Sementara sebagian besar penyakit menjadi lebih buruk karena peristiwa ekstrem terkait perubahan iklim, beberapa menjadi lebih baik. Virus dan patogen yang tidak dapat bertahan hidup di suhu yang lebih hangat sebenarnya berkurang. Namun ini hampir tidak mengimbangi parahnya penyakit yang diderita karena cara emisi gas rumah kaca memengaruhi iklim bumi. 

Dengan demikian tidak mungkin manusia dapat beradaptasi pada waktunya untuk menghadapi penyakit yang lebih kuat dan lebih luas ini. Maka dunia perlu mengurangi emisi gas rumah kaca yang mendorong perubahan iklim untuk mengurangi risiko ini.

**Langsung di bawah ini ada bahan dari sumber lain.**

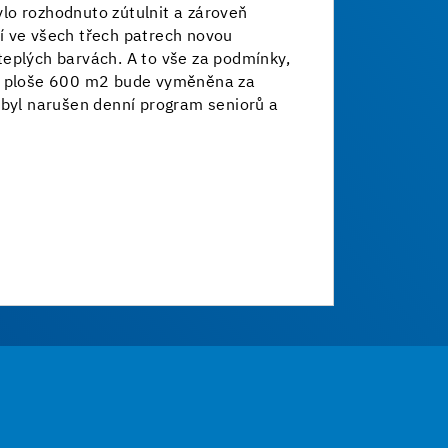
lo rozhodnuto zútulnit a zároveň
í ve všech třech patrech novou
eplých barvách. A to vše za podmínky,
na ploše 600 m2 bude vyměněna za
 byl narušen denní program seniorů a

“Dengan perubahan iklim yang memengaruhi lebih dari 1.000 jalur transmisi seperti itu dan bahaya iklim yang semakin meningkat secara global, kami menyimpulkan bahwa mengharapkan masyarakat untuk berhasil beradaptasi dengan semuanya bukanlah pilihan yang realistis,” tulis penulis studi dalam sebuah artikel yang diterbitkan di The Conversation.